Our company is going to use the front-end and back-end separation to do projects. In order to maintain the login status of the front-end and the front-end, I read a lot of people on the Internet saying that tokens are used to maintain login. Now I can directly store the md5 (sessionid) in the token? Is there any? What’s the problem?
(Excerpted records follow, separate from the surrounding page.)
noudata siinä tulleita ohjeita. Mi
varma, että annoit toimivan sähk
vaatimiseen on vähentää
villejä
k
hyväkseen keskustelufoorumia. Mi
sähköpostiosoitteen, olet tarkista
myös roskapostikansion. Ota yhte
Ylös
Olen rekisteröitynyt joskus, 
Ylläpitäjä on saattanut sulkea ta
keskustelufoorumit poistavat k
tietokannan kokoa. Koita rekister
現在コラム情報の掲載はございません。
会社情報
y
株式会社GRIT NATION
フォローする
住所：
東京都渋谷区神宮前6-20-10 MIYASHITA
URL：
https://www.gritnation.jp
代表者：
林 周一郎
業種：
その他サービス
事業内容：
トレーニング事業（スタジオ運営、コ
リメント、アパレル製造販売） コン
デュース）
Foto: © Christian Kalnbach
ringa_lee2017-05-16 13:00:06
Essentially, the front-end encrypts the data to reduce the readability, such as the user's sensitive data, for the purpose of privacy protection. If you pass the seesion_id, there is no need to encrypt it. As for the md5 method mentioned above, it is wrong (for passing seesion_id), because the seesion_id itself is used as a key, and md5 is a hash method (irreversible). If the backend wants to use it, it can be used directly. Come and use it, your layers of md5 are meaningless (if it is hijacked, just use it directly)
The token issue you mentioned lies in how the backend implements the authentication part, whether to restore the session to store information, or to use the token to verify the interface calling authority. It varies depending on how the backend is implemented.
Session is saved by a cookie placed in the browser, and relies on the browser's cookie expiration time to control the login retention time (client perspective).
For the rest of the content, please refer to this session cookie vs token
習慣沉默2017-05-16 13:00:06
Token, just have the MD5 encrypted date when logging in, then throw it into redis, and then block it in the interceptor to make a judgment
PHP中文网2017-05-16 13:00:06
As long as no sensitive content (passwords, etc.) is stored, there is no problem for me. It is recommended to use the popular jwt. There are libraries implemented in various languages, and it is very convenient to use.
世界只因有你2017-05-16 13:00:06
sessionid Isn’t it an encrypted plaintext token? There is no need to md5 it
给我你的怀抱2017-05-16 13:00:06
It’s absolutely fine, use jwt. Pay attention to verifying the legality of the token.